** Records shown follows **

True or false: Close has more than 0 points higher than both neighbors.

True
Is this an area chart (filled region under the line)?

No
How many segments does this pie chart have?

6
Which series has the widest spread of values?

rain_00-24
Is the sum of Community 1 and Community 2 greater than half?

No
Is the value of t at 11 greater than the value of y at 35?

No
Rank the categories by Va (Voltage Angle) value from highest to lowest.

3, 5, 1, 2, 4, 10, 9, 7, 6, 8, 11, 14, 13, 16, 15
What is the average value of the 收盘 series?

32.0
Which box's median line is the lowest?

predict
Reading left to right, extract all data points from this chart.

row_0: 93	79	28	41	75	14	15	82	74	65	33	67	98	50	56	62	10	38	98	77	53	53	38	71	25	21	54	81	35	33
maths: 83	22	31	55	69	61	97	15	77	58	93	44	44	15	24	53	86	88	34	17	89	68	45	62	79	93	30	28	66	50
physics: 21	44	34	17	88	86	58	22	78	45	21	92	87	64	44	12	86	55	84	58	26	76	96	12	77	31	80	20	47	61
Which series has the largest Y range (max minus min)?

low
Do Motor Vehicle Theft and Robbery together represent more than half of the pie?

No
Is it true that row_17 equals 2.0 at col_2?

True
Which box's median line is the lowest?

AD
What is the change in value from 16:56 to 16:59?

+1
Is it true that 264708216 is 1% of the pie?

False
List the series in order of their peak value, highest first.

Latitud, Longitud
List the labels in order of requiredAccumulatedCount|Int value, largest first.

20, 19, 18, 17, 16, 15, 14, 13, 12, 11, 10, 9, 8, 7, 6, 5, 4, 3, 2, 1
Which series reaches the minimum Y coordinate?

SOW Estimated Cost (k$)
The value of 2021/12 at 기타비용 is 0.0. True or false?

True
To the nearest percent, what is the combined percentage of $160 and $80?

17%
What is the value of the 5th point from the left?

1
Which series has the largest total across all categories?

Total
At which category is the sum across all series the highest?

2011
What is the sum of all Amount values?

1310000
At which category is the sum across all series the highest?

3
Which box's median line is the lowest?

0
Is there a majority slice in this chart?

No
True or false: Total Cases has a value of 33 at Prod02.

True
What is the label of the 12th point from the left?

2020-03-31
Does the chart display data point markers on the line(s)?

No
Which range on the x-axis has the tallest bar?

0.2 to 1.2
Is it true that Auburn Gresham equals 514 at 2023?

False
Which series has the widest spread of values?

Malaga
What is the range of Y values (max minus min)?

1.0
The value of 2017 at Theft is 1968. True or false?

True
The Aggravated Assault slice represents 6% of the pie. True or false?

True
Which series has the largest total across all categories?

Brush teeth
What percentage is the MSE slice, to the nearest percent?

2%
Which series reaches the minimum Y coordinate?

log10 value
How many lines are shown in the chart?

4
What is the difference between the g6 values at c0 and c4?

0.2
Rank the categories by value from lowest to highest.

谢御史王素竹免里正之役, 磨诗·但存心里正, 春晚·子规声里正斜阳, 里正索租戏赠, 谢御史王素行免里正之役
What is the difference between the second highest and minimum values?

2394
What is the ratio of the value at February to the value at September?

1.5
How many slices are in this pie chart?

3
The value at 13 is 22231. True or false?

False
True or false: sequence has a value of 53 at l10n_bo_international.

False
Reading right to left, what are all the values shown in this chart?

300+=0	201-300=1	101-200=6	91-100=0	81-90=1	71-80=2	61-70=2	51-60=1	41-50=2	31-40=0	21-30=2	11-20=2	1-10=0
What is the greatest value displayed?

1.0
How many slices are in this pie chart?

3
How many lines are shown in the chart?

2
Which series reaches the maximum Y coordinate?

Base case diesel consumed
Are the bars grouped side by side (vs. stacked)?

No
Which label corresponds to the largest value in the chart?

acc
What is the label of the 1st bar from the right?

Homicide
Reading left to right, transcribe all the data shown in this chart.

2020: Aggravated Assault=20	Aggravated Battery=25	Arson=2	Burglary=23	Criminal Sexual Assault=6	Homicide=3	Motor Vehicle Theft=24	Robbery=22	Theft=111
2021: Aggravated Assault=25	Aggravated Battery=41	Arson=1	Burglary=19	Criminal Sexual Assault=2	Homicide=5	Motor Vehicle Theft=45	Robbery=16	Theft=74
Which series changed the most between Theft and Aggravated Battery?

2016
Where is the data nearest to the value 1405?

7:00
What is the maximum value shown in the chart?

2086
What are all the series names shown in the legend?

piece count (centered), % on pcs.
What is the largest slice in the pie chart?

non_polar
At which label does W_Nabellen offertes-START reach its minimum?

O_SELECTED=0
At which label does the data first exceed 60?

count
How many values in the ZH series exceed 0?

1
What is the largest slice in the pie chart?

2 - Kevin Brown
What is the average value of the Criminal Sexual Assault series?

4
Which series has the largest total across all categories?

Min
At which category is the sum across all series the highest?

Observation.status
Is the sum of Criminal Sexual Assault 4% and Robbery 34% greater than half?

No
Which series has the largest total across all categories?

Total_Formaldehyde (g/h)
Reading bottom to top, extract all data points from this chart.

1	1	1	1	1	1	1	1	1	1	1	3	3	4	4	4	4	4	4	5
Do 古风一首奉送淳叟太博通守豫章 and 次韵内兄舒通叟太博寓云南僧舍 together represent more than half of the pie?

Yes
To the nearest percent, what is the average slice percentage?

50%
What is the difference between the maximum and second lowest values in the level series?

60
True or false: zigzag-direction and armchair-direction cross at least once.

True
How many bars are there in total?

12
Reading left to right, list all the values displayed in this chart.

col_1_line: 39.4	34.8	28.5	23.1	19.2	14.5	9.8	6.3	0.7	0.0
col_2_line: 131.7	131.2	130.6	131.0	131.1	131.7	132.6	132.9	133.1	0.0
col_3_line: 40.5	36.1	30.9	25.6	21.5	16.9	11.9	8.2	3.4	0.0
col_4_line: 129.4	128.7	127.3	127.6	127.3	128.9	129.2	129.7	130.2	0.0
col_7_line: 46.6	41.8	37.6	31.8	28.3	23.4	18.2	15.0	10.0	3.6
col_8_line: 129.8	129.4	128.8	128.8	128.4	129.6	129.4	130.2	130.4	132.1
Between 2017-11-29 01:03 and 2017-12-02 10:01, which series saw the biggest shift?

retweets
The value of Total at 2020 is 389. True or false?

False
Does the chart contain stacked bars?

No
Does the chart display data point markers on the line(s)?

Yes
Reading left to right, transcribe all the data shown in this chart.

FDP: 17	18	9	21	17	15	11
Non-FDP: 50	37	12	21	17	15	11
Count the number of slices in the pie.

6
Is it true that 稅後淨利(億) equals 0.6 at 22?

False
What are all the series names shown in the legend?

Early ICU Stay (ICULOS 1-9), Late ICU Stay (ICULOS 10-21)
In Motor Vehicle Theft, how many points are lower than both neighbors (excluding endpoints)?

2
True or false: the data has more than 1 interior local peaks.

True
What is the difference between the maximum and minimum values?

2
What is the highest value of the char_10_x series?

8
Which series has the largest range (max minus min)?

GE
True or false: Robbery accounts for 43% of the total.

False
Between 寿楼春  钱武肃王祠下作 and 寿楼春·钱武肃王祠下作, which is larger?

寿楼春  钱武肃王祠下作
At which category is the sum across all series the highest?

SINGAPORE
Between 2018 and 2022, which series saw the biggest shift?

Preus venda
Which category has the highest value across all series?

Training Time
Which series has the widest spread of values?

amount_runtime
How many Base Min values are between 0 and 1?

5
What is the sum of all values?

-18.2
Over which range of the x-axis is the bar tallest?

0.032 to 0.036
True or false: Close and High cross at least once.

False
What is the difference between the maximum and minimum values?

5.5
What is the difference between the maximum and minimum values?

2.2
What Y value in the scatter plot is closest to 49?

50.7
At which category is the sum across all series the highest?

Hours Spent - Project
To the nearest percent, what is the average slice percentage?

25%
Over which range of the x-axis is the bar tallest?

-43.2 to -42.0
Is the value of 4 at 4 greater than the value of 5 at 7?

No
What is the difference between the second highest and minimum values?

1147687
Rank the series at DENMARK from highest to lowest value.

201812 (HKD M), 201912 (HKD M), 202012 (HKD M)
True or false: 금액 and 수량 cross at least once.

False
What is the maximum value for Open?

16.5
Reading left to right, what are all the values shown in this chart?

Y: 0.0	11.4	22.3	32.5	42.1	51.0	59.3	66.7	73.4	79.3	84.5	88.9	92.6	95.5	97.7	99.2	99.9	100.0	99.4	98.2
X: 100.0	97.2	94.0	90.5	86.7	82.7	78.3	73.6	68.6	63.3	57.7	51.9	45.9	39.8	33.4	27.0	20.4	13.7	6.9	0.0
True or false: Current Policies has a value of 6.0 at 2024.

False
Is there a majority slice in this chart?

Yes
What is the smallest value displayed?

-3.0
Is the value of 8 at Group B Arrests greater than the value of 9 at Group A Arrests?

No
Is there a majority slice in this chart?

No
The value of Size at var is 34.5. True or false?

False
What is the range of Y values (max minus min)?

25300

** End of Records shown **

What you should do
Copy the listing above word for word, from its first line through the line that contains "Is the value of t at".

Your solution
True or false: Close has more than 0 points higher than both neighbors.

True
Is this an area chart (filled region under the line)?

No
How many segments does this pie chart have?

6
Which series has the widest spread of values?

rain_00-24
Is the sum of Community 1 and Community 2 greater than half?

No
Is the value of t at 11 greater than the value of y at 35?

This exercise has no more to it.